Crowdsourcing Gameplay Experiences
Context
The concept of User Experience plays a key role in informing Interaction Design activities and a special important role in the field of Digital Games Research where subjective perception, interpretation and appreciation of the experience with artifacts involves complex relations in the user’s social and personal context. Evaluating User Experience currently relies on user self-reporting, ethnographic observation, biometrics measurement or the use of automated gameplay metrics. Under these methods, getting relevant and timely user data can be extremely difficult and costly thus significantly hindering progress on the exploration of potential design spaces and diverse aesthetics in gameplay. With a lack of formal gameplay modeling and gameplay experience evaluation quality metrics and methods, designers are left with their instinct, and frequently take refuge in known solutions reiterating know formulas under the mantra of fun.

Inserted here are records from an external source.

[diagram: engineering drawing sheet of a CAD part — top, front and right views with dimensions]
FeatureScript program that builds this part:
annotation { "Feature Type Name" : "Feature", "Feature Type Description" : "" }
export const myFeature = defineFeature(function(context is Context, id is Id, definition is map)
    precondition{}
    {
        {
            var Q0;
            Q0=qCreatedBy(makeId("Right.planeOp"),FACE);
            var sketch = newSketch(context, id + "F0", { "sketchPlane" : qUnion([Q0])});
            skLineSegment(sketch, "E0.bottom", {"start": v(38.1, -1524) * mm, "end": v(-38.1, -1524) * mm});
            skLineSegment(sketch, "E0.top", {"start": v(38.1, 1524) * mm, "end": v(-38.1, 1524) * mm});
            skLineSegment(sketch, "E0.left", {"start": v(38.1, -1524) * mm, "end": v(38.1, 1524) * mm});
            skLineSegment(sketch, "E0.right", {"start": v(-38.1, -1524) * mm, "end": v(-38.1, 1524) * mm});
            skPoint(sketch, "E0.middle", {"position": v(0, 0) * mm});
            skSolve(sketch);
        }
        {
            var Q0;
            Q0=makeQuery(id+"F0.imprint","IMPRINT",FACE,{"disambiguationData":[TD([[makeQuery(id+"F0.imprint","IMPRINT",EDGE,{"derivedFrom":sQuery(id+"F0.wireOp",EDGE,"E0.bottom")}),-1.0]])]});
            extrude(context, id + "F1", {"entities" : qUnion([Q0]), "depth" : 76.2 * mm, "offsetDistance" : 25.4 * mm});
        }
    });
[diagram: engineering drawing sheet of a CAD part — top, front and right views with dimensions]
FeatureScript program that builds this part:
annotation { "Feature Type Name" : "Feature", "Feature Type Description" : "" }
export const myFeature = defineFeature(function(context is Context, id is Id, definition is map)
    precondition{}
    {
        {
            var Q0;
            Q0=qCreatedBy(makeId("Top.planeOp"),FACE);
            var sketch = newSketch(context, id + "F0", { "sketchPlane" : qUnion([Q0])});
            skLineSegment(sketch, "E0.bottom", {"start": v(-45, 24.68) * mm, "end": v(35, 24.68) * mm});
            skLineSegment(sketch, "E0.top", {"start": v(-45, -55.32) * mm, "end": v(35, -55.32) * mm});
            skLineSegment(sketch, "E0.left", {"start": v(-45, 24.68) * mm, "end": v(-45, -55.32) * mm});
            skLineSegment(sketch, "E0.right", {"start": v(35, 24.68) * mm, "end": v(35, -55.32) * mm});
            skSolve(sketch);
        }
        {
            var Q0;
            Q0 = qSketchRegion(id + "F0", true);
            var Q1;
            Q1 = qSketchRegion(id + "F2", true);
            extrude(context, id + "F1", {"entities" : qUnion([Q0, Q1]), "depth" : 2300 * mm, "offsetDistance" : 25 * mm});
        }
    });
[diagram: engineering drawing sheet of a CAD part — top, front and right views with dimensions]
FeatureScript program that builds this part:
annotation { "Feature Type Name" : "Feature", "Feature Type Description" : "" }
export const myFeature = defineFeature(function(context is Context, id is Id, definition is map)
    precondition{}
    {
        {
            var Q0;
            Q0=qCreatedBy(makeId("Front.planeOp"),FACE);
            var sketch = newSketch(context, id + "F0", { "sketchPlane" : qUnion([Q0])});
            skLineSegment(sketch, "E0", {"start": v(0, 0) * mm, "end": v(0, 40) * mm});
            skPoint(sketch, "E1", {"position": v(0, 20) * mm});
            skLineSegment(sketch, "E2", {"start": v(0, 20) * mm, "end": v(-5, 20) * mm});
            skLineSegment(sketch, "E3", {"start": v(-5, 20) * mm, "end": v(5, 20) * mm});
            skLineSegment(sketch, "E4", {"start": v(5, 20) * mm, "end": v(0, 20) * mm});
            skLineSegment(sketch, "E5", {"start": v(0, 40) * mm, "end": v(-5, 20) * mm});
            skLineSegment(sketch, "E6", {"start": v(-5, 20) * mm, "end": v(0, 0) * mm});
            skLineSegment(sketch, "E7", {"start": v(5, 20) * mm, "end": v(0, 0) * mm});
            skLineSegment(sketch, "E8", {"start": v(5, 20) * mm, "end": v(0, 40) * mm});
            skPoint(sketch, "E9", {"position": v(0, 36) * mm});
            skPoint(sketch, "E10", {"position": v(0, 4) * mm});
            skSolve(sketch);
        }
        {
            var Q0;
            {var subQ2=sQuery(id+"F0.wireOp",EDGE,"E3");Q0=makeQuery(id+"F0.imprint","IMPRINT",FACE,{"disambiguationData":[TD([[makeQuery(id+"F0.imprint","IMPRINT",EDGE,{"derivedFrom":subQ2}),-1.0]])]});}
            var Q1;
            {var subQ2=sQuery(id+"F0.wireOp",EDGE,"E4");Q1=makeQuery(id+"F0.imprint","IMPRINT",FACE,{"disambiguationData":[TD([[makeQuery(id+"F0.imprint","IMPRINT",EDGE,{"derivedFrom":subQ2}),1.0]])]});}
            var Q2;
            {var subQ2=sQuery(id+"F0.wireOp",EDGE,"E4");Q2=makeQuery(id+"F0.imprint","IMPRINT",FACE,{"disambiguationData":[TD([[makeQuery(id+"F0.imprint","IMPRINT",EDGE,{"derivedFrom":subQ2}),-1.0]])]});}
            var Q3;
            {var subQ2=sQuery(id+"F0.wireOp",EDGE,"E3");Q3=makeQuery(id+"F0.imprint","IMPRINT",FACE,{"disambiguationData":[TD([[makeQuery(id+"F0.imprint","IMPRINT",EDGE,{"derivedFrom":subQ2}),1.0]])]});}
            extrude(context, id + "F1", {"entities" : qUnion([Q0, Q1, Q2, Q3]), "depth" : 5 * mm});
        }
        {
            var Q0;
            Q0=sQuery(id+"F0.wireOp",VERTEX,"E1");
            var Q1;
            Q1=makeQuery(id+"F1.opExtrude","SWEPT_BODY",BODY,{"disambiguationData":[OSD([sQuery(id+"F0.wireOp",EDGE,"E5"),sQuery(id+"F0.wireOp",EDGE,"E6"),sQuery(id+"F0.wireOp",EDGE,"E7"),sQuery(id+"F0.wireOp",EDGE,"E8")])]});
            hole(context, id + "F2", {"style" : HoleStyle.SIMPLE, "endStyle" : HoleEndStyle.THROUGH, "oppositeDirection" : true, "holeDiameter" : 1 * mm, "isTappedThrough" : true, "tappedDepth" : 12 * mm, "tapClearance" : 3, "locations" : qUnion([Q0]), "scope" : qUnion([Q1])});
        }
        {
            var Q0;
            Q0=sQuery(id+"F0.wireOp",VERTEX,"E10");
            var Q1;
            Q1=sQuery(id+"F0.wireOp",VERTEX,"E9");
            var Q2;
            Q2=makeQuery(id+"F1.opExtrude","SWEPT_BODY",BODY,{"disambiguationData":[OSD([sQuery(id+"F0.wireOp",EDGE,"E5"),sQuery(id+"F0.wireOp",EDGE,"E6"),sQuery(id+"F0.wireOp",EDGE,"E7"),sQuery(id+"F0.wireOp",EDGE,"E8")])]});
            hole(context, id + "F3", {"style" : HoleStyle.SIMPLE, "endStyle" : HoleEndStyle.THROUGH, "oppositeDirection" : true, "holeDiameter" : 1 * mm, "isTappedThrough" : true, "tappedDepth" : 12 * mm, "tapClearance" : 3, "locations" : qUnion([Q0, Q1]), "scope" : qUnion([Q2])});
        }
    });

With the CrowPlay project we want to build a game design testbed that will explore a crowdsourcing approach by delivering playable game designs to users, and inviting them to voluntarily contribute their gameplay metrics as a valuable data source for researching and developing game play metrics from player behavior and feedback. Such a testbed will be instrumental in enabling further empirical research on design options with respect to various qualities transcending fun (rhythm, attention, engagement, challenge, learning, etc) and the impact of aesthetics of interactivity on perception and interpretation of gameplay. This wider metrics framework would be of interest to the general User Experience design research community as well as to specific domains (e.g, game-based learning, sensory stimulation, activism, gamification, etc).
Objectives
The main result will be an app for smartphones/tablets – the engine – designed and built to enable distribution and run of game scenarios and the collection of gameplay metrics from player interactions in each game scenario.
This project follows a Design Research approach, and will aim at building a crowdsourcing gameplay engine prototype consisting of three main outcomes:
a) a parameterizable game demo (real-time strategy) built on top of a pre-existing open-source engine smartphone/tablet;
b) a webservice interface for generating and serving game instances;
c) a logging service for gameplay events and data visualization of gameplay indicators.
A software architecture design stage will be followed by the agile development of engine and service components for registering and distributing game scenarios, and for collecting user interaction logs.